PURPOSE:  The families of critically ill patients are under a great deal of stress for a variety of reasons. To assess the needs of families as perceived by critical care caregivers, we reviewed the applications to an RFP from the CHEST foundation for the “Critical Care Family Assistance Program” grant.

METHODS:  We retrospectively analyzed proposals over a 2 year cycle (2004-2005). Information was extracted regarding the perceived unmet needs of the families of ICU patients in each institution, as elaborated by the institution’s critical care team based on a variety of assessment methods including surveys of families, focus groups, staff surveys, and direct observations by team members. Information from a total of 52 ICUs from the following categories was available: Group I: Tertiary referral center of academic program (n=32); Group II: Urban hospital of community >100,000 (n=16); Group III: Pediatric ICUs (n=4).

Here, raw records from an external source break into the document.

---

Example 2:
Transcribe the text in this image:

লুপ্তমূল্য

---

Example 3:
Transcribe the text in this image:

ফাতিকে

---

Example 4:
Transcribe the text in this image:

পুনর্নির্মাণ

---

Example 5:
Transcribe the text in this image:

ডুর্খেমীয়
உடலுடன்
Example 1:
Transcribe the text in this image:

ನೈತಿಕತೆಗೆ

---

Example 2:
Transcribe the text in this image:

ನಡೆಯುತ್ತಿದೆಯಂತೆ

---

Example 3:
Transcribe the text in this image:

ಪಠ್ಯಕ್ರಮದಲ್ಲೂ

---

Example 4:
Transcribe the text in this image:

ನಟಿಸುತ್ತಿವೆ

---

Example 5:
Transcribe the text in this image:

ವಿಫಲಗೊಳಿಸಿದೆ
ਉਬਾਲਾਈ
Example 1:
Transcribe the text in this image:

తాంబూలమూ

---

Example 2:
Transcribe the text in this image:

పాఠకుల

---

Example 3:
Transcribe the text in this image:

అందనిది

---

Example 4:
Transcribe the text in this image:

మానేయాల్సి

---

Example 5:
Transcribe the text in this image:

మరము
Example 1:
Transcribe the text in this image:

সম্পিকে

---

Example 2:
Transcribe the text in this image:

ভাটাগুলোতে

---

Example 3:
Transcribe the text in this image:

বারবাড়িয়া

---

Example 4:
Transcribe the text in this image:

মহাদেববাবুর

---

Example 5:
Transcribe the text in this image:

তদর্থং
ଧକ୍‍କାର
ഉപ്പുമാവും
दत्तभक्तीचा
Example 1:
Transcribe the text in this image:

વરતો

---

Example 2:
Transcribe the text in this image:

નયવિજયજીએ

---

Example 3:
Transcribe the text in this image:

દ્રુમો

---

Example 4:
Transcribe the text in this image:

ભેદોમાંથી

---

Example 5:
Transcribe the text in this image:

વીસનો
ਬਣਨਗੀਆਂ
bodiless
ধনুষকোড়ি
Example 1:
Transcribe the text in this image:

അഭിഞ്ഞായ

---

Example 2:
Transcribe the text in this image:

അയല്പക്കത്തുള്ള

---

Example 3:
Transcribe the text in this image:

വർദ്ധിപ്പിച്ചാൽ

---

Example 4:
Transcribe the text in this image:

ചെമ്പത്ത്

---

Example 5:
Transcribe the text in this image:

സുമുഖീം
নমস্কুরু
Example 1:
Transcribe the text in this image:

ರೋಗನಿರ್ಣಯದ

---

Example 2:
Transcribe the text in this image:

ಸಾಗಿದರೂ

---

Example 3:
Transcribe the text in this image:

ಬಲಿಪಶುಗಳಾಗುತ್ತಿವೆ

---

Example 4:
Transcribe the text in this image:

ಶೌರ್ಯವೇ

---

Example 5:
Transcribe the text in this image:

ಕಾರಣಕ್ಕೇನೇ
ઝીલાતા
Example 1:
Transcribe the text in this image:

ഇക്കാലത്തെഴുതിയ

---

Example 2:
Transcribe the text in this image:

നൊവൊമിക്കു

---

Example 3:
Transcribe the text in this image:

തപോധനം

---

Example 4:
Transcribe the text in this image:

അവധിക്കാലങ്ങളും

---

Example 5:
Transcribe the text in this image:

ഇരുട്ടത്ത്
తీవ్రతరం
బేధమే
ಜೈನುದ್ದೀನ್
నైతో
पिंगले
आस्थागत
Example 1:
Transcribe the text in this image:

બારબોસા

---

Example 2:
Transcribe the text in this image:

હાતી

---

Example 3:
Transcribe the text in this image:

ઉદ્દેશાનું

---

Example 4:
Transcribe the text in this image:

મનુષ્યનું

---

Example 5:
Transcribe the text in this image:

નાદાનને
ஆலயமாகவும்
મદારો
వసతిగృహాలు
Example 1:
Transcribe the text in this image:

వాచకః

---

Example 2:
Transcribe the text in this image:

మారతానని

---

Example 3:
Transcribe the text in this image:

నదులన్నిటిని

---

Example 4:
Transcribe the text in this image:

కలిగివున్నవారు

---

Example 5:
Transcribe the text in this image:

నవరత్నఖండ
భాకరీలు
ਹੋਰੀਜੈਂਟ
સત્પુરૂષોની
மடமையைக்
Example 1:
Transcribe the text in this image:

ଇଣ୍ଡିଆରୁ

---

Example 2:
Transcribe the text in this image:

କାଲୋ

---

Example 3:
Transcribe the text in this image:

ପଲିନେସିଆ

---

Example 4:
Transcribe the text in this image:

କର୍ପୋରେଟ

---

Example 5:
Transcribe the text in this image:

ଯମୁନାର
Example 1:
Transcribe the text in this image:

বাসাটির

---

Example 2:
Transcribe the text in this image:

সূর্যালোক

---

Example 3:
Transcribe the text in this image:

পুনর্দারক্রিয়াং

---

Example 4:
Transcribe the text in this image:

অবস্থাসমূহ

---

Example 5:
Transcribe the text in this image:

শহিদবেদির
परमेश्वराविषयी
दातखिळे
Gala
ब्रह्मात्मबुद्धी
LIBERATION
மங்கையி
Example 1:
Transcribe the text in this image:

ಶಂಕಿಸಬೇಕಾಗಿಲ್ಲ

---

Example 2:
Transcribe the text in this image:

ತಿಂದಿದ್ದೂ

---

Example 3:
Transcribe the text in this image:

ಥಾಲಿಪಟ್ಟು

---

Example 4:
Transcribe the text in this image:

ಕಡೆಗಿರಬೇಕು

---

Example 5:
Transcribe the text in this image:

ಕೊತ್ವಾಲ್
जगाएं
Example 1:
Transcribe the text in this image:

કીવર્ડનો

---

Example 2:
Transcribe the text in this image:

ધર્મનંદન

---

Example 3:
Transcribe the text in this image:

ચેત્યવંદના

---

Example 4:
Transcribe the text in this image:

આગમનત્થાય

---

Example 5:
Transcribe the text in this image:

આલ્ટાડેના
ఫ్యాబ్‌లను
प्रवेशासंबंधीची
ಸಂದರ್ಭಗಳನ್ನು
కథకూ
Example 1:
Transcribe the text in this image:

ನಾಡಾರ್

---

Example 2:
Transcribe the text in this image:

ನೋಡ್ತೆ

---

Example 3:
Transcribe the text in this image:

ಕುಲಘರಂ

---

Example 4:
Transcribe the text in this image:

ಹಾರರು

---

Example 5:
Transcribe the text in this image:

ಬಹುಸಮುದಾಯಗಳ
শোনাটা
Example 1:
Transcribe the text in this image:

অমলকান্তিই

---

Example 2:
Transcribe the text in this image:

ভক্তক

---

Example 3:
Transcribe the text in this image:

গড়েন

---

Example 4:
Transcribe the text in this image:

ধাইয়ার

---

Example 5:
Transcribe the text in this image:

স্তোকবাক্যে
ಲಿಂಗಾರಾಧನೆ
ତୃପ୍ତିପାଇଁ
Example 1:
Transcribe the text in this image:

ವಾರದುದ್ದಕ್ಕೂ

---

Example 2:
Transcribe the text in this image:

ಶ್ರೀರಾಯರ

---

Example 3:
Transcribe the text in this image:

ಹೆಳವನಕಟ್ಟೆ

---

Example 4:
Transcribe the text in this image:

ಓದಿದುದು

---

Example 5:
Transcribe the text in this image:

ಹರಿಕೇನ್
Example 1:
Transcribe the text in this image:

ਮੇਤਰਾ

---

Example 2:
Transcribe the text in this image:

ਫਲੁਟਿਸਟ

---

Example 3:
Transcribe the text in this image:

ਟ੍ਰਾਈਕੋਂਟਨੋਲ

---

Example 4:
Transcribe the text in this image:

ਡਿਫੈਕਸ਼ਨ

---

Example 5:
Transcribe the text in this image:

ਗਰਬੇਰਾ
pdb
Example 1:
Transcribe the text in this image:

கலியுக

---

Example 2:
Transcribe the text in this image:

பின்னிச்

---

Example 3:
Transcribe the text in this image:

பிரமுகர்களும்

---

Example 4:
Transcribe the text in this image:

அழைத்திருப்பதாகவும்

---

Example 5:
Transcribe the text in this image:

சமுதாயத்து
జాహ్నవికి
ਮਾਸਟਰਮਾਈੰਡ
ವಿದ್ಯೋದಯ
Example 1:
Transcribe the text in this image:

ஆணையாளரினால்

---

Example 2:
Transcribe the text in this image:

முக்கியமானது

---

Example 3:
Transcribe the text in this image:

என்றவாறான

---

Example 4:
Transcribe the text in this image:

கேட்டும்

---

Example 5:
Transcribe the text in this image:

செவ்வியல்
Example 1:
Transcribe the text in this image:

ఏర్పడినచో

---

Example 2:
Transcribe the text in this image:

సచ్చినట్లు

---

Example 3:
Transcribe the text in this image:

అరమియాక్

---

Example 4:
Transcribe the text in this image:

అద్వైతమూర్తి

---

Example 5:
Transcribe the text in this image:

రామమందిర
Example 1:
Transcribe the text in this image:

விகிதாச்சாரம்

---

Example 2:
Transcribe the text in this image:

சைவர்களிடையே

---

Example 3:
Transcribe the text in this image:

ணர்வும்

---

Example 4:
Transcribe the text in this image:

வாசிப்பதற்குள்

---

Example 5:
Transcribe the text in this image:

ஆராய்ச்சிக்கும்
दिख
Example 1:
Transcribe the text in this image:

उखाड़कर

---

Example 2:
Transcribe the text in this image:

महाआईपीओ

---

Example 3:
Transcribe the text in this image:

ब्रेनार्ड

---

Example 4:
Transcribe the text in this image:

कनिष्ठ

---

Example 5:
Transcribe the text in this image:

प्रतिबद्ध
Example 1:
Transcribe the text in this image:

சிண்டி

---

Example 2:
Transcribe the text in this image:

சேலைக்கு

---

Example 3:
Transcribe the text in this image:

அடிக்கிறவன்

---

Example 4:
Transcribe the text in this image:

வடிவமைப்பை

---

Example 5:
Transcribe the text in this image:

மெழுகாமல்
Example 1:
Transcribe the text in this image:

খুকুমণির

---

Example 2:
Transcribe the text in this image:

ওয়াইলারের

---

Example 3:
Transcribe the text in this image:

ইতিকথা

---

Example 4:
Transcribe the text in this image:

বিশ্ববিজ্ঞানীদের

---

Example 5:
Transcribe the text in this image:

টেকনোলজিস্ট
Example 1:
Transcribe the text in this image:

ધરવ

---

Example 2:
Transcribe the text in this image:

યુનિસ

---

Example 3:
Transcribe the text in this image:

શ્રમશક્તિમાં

RESULTS:  The following were the most frequently cited unmet needs of families of ICU patients: more secure and comfortable waiting areas (33/52); better, more frequent, and/or more systematic communication with the ICU team (29/52); better education materials regarding the ICU and illnesses of the family member (27/52); financial assistance with lodging and board for low-income families (21/52); more liberal and/or consistent visiting hours (2/52). Other needs cited included more interpreter services and language-diverse educational resources, a dedicated ICU social worker, and activities for children of patients/families. The perceived needs did not differ significantly between the three groups of ICUs.

CONCLUSION:  There is increasing awareness of the importance of improving family satisfaction with, and understanding of, the care of loved ones who are critically ill. Evidence suggests that a satisfied family affects the outcome of the ICU patient positively. Regardless of the type of ICU, geographic location, or number of beds, certain common needs seem to be of importance to the families of critically ill patients.

CLINICAL IMPLICATIONS:  Hospital and ICU administrations should be cognizant of these needs in order to better serve the families of their critically ill patients.

DISCLOSURE:  Antara Mallampalli, None.